In order to press the taper pin (engaging portion) 13 and the inner circumferential surface of the cylinder body 2 by the pressing body 25, the expansion ring 19, the shank holder 15, the collar 1, etc.
4 is not necessarily necessary, and these may be integrally molded as a cylindrical body 2 as shown in FIG.

<Effects> According to the present invention, in order to press the cylinder having a cutting edge and the shank, the pressing body screwed into the tip of the shank is connected to the inner peripheral surface of the cylinder and the engaging part in the middle of the shank via a tapered surface. In a drilling drill device that presses a shank, the engaging portion can be separated from a position where the pressing force is received by the pressing body, thereby reducing the force of the pressing force, thereby preventing the screwing of the shank and the pressing body. The axial force acting on the threaded part of the part can also be reduced, and even if a large axial force is applied to the threaded part due to the load torque caused by cutting, the screwing can be easily released and the shank and cylinder can be separated. It is easy to use when replacing the cylinder or polishing the cutting blade at the work site.
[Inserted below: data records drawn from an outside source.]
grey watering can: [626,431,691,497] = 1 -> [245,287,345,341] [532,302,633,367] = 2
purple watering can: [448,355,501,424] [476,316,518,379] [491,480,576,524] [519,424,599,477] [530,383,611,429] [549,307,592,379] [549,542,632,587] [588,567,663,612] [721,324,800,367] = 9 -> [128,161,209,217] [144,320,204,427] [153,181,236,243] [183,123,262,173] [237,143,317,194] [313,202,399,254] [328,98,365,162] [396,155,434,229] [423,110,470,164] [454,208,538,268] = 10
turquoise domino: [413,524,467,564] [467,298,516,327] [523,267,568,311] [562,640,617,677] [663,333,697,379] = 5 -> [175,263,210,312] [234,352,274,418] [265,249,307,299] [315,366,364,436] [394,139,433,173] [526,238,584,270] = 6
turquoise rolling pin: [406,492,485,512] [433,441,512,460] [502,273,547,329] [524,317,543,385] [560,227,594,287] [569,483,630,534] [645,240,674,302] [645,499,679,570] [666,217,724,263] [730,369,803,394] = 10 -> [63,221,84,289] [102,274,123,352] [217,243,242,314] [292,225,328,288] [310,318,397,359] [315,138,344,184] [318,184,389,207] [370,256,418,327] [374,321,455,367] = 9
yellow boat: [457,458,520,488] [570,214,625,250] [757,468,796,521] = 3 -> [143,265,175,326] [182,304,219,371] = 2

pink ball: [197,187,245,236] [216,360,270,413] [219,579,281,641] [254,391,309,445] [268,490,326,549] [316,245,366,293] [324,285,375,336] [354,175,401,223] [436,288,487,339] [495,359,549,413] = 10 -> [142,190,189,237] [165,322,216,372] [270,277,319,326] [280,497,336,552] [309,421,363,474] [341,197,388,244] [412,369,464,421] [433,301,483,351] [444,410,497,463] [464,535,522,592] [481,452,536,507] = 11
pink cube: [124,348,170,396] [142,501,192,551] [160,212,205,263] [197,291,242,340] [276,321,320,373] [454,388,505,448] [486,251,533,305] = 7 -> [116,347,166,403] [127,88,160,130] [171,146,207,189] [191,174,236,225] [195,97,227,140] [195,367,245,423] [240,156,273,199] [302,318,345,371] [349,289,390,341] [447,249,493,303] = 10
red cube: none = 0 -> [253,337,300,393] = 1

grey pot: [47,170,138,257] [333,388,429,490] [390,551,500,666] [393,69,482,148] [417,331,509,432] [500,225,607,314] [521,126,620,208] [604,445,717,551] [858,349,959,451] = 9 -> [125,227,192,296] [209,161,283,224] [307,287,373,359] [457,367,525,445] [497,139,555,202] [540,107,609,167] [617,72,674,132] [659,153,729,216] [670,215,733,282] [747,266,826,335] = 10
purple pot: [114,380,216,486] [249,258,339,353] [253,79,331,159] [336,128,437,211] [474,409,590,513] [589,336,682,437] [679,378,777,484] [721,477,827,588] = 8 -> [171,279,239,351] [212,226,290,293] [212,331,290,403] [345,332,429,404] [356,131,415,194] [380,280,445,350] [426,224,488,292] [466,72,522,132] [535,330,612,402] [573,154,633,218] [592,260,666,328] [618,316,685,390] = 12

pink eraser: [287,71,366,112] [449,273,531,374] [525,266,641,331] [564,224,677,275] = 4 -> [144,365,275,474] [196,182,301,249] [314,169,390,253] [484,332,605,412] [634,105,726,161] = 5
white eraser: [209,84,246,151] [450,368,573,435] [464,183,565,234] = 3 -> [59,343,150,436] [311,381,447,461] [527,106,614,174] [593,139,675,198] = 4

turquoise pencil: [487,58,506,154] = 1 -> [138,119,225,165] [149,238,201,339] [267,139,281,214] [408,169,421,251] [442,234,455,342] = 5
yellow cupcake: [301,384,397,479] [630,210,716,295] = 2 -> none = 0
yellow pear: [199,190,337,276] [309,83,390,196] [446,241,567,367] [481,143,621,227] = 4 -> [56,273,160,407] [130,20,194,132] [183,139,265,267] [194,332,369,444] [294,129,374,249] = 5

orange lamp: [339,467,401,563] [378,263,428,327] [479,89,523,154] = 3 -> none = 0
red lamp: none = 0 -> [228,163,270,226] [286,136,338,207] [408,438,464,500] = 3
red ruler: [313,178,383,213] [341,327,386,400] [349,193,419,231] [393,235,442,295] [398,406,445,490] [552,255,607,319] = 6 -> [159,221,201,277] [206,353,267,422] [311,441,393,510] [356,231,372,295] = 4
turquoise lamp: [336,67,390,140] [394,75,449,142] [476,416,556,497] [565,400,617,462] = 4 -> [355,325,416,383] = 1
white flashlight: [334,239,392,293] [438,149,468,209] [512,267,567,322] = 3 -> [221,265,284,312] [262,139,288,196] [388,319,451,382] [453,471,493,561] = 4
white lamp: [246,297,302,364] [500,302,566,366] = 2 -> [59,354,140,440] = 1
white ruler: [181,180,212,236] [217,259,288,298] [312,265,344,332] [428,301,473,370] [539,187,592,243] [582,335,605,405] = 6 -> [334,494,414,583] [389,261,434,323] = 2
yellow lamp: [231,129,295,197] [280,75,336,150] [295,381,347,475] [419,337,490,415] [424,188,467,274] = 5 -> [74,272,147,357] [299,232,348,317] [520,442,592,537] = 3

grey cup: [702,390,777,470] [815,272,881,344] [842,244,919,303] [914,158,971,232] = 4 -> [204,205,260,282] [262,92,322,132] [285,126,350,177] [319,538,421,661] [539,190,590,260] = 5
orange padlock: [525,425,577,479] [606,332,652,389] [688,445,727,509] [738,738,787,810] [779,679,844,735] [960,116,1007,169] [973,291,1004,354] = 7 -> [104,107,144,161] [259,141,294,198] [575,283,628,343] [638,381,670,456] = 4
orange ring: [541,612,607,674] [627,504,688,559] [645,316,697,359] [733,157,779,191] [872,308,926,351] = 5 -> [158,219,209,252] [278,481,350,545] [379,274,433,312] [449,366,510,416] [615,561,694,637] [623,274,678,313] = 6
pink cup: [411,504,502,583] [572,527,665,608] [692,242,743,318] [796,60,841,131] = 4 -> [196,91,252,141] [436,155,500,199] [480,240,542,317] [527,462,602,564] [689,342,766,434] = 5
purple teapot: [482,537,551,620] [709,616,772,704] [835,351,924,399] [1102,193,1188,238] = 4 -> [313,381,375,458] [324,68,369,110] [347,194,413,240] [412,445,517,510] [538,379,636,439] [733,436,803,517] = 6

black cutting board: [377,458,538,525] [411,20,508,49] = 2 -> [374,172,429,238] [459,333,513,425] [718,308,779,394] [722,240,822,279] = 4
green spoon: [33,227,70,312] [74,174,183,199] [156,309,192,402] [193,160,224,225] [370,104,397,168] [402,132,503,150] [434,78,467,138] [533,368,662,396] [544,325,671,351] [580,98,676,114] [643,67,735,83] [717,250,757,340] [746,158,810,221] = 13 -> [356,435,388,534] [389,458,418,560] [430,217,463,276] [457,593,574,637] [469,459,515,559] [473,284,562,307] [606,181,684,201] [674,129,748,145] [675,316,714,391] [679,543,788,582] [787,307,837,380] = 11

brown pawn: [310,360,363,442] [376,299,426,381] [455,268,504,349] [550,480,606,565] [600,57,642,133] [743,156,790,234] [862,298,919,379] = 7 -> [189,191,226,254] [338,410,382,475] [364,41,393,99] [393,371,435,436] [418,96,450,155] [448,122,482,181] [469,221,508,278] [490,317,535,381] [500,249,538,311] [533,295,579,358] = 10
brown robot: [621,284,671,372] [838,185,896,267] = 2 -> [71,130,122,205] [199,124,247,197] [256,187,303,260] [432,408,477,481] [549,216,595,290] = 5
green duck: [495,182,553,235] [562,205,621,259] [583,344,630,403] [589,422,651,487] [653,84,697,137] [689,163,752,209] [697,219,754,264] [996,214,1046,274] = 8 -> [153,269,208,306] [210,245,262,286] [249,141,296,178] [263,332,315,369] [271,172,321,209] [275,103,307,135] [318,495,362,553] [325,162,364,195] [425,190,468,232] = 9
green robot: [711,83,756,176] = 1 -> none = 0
[Brief explanation of the drawing]

Fig. 1 is a longitudinal cross-sectional view of a drilling drill device according to an embodiment of the present invention, Fig. 2 is an exploded perspective view of the same, Fig. 3 is a rear view of the same, and Fig. 4 A is an engaging part according to another embodiment. FIG. 4B is a longitudinal sectional view of the same main part, and FIG. 5 is a longitudinal sectional view of the main part according to still another embodiment. 1...Drilling drill device, 2...Cylinder body, 3...Cutting blade,
5...Shank {5b...midway part, 5c...tip}, 13...engaging part, 24, 26...tapered surface, 25...pressing body.

Claims (1)

[Scope of utility model registration request] A cylindrical body 2 having a cutting edge 3 at an end, and a shank 5 having an engaging portion 13 that cannot be moved in the axial direction at a midway portion 5b.
are inserted removably on the same axis, and tapered surfaces 24 and 26 are formed at the inner peripheral position of the cylindrical body 2, and a pressing body 25 is screwed into the tip 5c of the shank 5. In the drilling drill device 1 in which the engaging portion 13 of the shank 5 and the inner circumferential surface of the cylinder 2 are pressed together through the surfaces 24 and 26, the cylinder 2 and the shank 5 are brought into pressure contact. A drilling drill device characterized in that the engaging part 13 can be moved away from its pressing force receiving position in order to reduce the pressing force exerted on the part 13 by the pressing body 25.